* _Exercise description_: Every line from the line containing "Friss hírek" through the final line below is to be repeated exactly; no other line is.

[Start of Attachment]

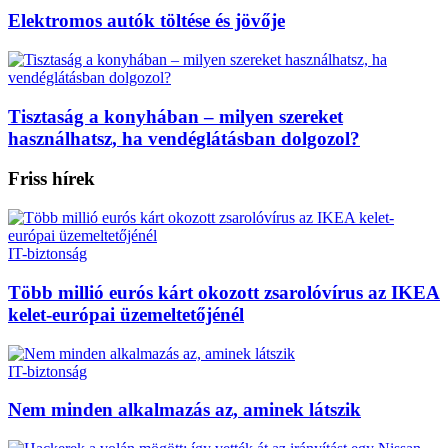
Elektromos autók töltése és jövője
Tisztaság a konyhában – milyen szereket
használhatsz, ha vendéglátásban dolgozol?
Friss hírek
IT-biztonság
Több millió eurós kárt okozott zsarolóvírus az IKEA
kelet-európai üzemeltetőjénél
IT-biztonság
Nem minden alkalmazás az, aminek látszik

[End of Attachment]

* _Response to this exercise_:
Friss hírek
IT-biztonság
Több millió eurós kárt okozott zsarolóvírus az IKEA
kelet-európai üzemeltetőjénél
IT-biztonság
Nem minden alkalmazás az, aminek látszik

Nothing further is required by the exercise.